When a customer stares at a cloud computing proposal from a channel partner he or she knows that a complete leap of faith is required. Cloud computing has a lot of momentum behind it, mainly because it drives costs out of a business’s IT infrastructure, while enabling a mobile work force to be more efficient.
But it’s also a calculated risk, hence the leap of faith, because the more data a customer puts up in the cloud the more susceptible it will be to attacks.
The seventh annual Global Information Security survey, conducted by sister publication CIO, found cloud-based business endured many interruptions. Another report from four researchers at MIT and the University of California at San Diego indicate that attackers could locate and spy on virtual machines in the cloud.
The report was conducted against Amazon’s Elastic Computer Cloud (EC2) service. The vulnerabilities found by the researchers are generic and would likely affect other cloud providers. These reports puts cloud security into question. The assumption has been that data in the cloud was relatively safe because it’s hard to know where in the cloud the data is located.
Jumping onto the cloud without a well thought-out security plan developed by a channel partner with security know-how is not the best course of action, said Marc Olesen, senior vice president and general manager, Software-as-a-Service for McAfee.
Customers are taking a hard look at in-the-cloud solutions for email security and compliance, Olesen said.
“It’s that doing more with less philosophy and business leaders are being stretched and are asking their IT departments to drive competitive differentiation with less money and resources. The cloud can help them reconcile that. The cloud operates effectively and gives them cost savings and ROI. There’s no deployment time and you can take advantage of it right away,” Olesen said.
Risk and ROI
He added that with ROI comes risk in the form of securing the business. Olesen said that SaaS solutions and hybrid deployments are becoming more popular because it offers cost reduction along with ease of management and flexibility.McAfee is one vendor that is offering this hybrid solution for the cloud with a SaaS-based email filtering, continuity and archiving along with an on-premise email appliance gateway that handles the same functions along with encryption.Another vendor who offers a cloud-based hybrid solution is Finjan.
According to the San Jose, Calif.-based security player, more businesses are becoming borderless entities with employees working remotely instead of being behind a desk.
Finjan believes that these types of customers will turn to cloud-based Web security for data protection.
Selling points for the channel here are: Customers still maintain full control of their Web security and policy both on-premise and in the cloud.
And that data stays within the company’s boundaries and is not stored in the cloud for privacy and regulatory compliance reasons.
Ophir Shalitin, director of marketing for Finjan, said a natural approach to this business opportunity for the channel would be to work with managed security service providers. “Many of them want to expand their security portfolio and this is a very good fit,” Shalitin said.
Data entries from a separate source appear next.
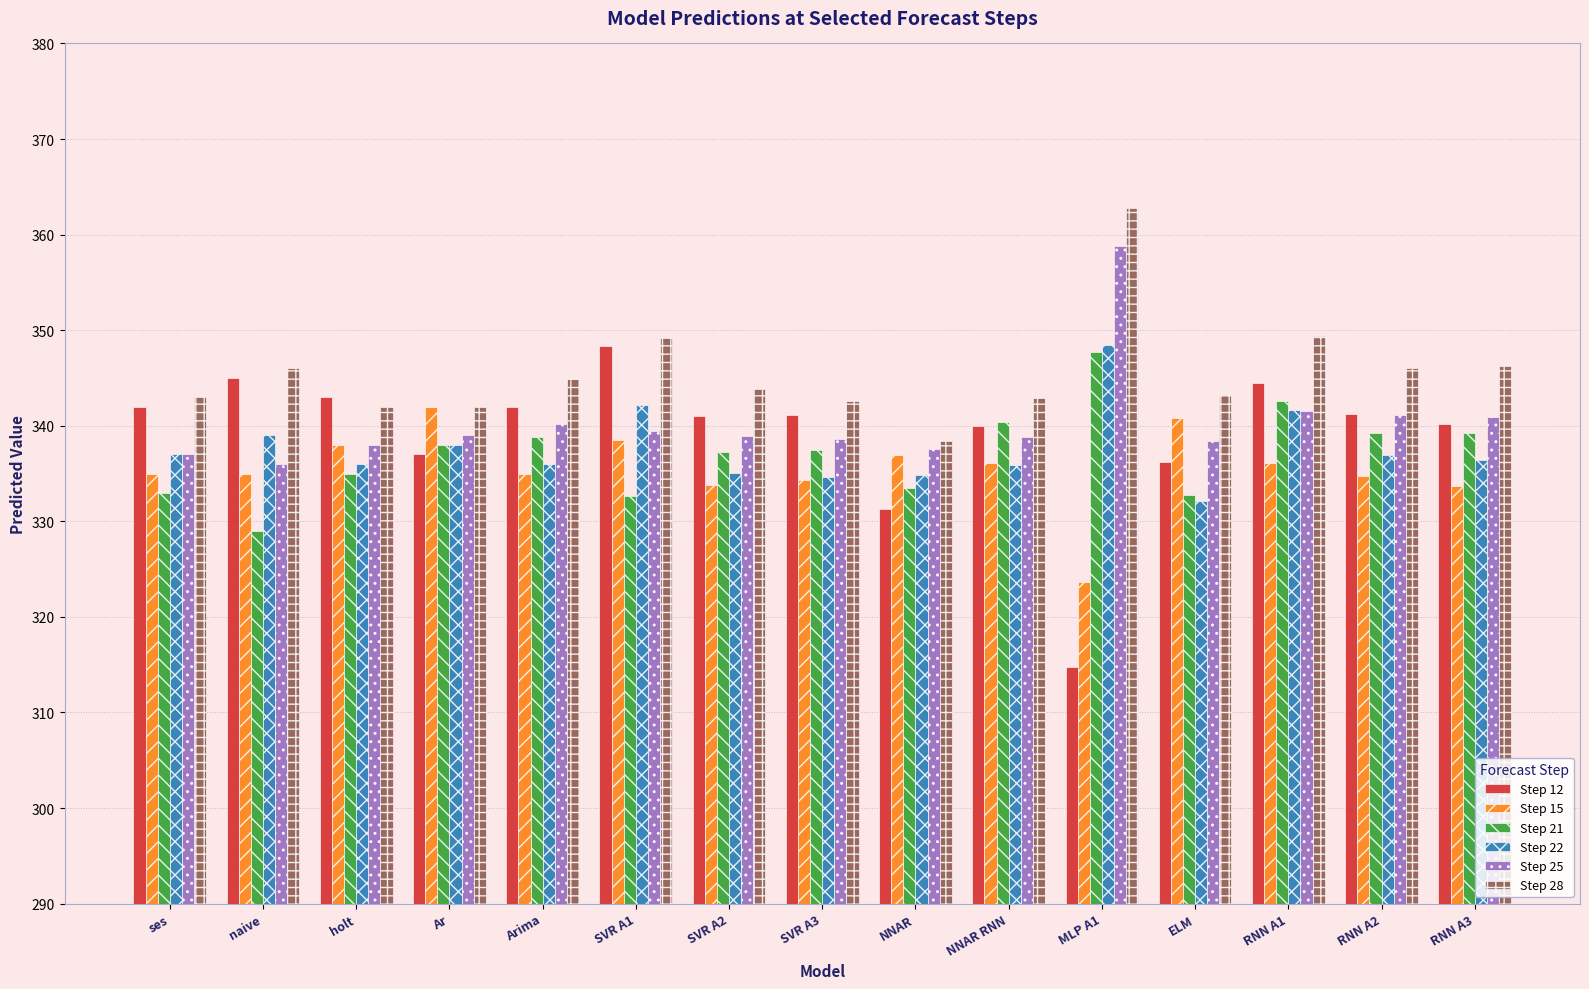

What is the total value across all series at ses?

2027.0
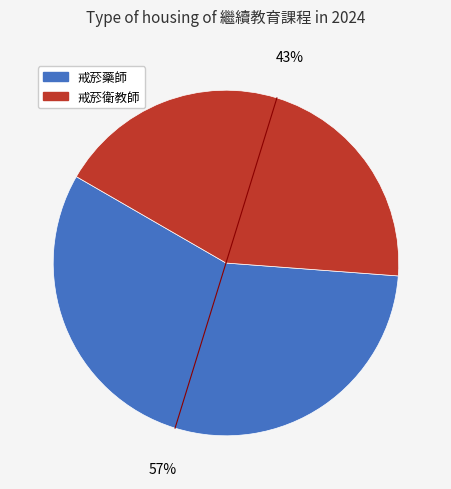

To the nearest percent, what is the difference between the 戒菸衛教師 and 戒菸藥師 slice percentages?

14%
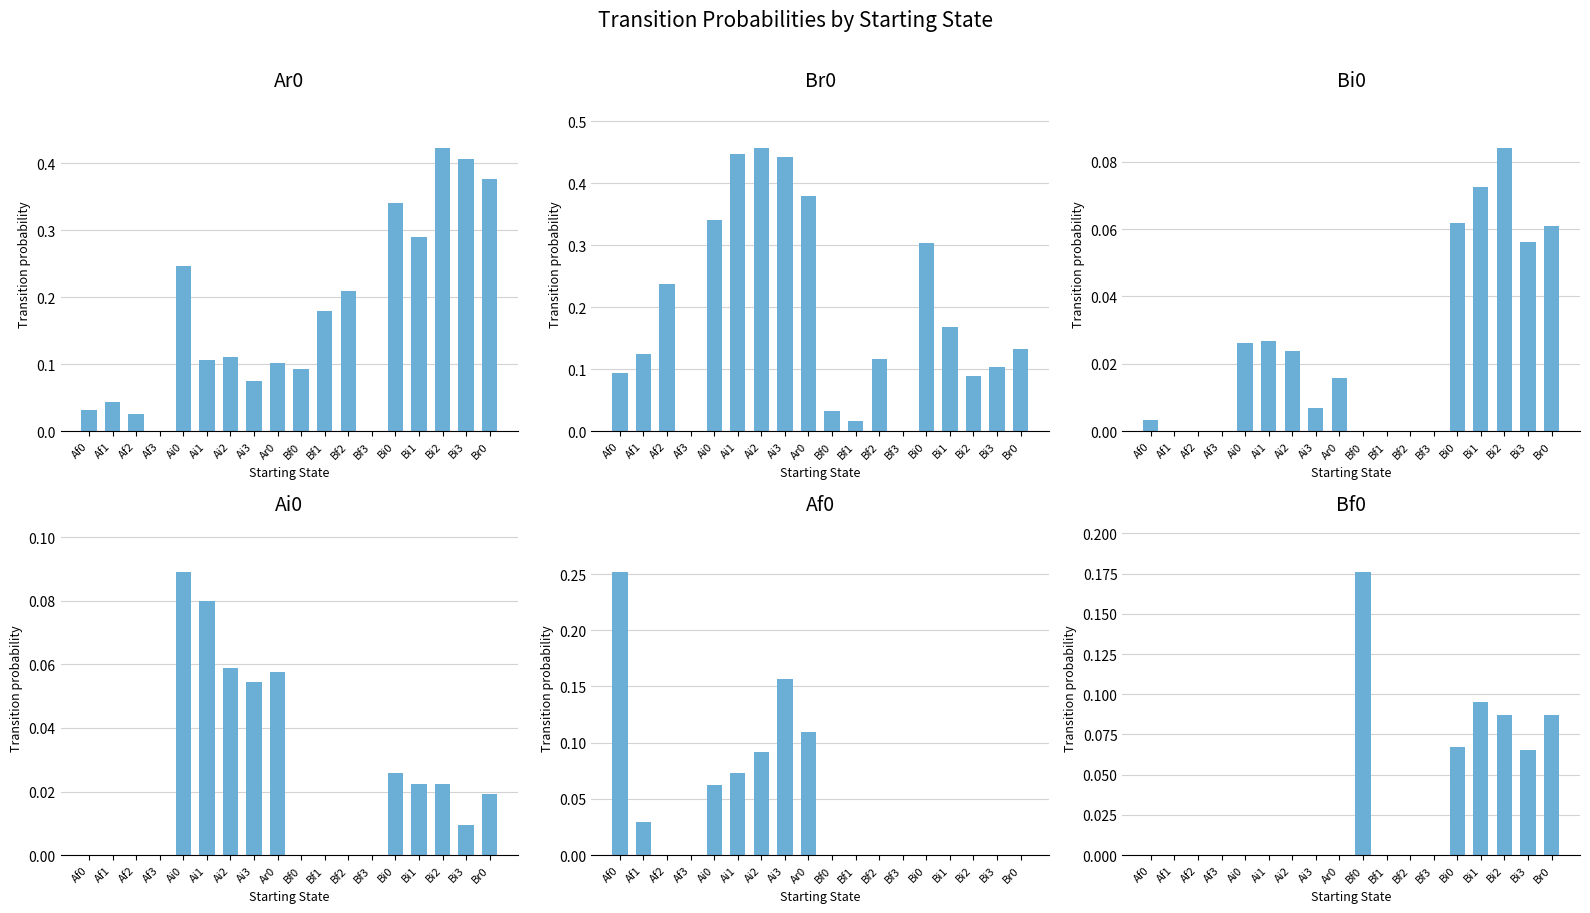

Is the value of Bi0 at Bi2 greater than the value of Br0 at Ai3?

No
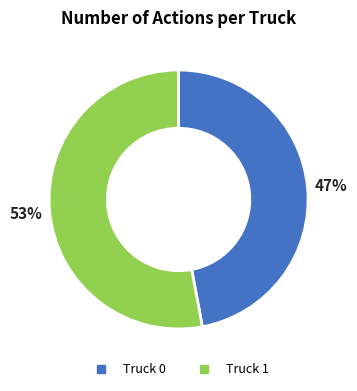

Is there a majority slice in this chart?

Yes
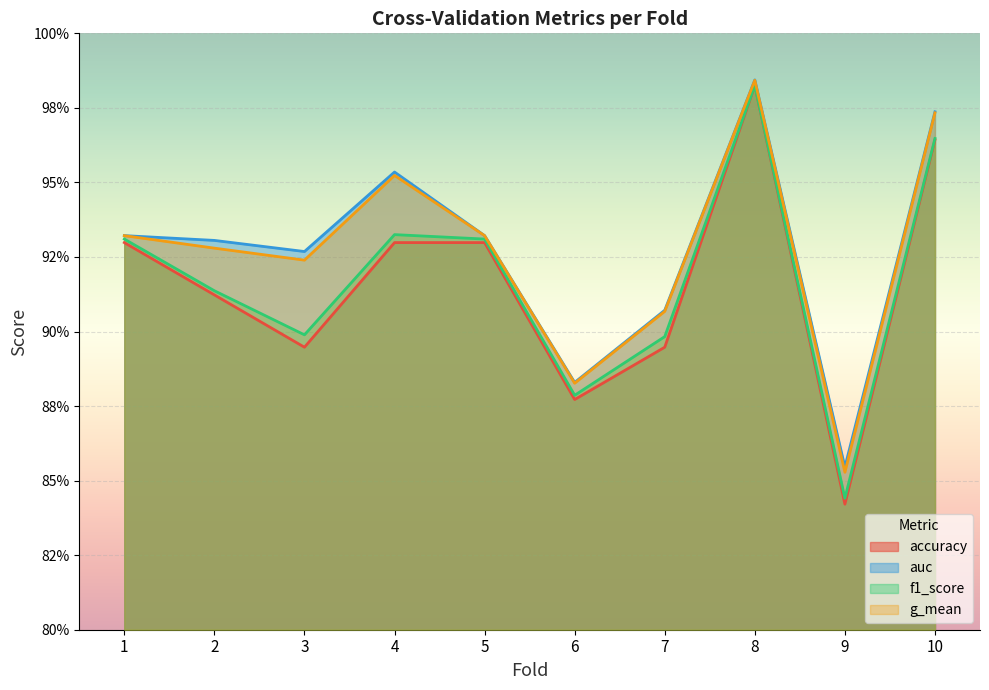

Rank the series by their maximum value, from lowest to highest.

accuracy, f1_score, g_mean, auc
Finjan has released Vital Cloud and Vital Cloud Hybrid, two Web security solutions that address the needs of enterprises as well as managed security service providers.
These two solutions use active real-time content inspected technology for malware attacks, while being integrated into Amazon’s EC2 cloud-based platform.
Shalitin said that Amazon is a key differentiator. “With Amazon we have a cost structure that is effective.
If you compare other security-as-a-service providers we are 20 per cent lower in price and more MSPs and channel partners want to work with us,” he said.
However, one of the problems may be a lack of qualified solution providers that can handle cloud security and provide it as service.Charles Var, director of communications for MxLogic, which was recently acquired by McAfee, said the channel is still evolving with the cloud.
“As the cloud and SaaS solutions accelerate it will be mandatory for them to get up to speed quickly,” Var said.
McAfee has seen this acceleration in the market place and has had several talks with managed security service providers on sourcing, leveraging other channel partners, and partnering with a vendor who has an offering that can satisfy customers.
“Partners are coming to me in desperation saying that customers are asking about security on a SaaS model and what is it, how do I sell it and can you help me demo it for me,” Var said.
Taking that leap
SaaS would be the perfect engine for cloud security, Var added, but partners are concerned about their “bread and butter” services.Var said that integration, process re-engineering, training, and advising on security policies will still be there as a revenue opportunity with services.
There is something else that might be more important, Var said, and that is the value a solution provider can bring to a customer who is about to change its internal processes. Or as they say that, leap of faith moment.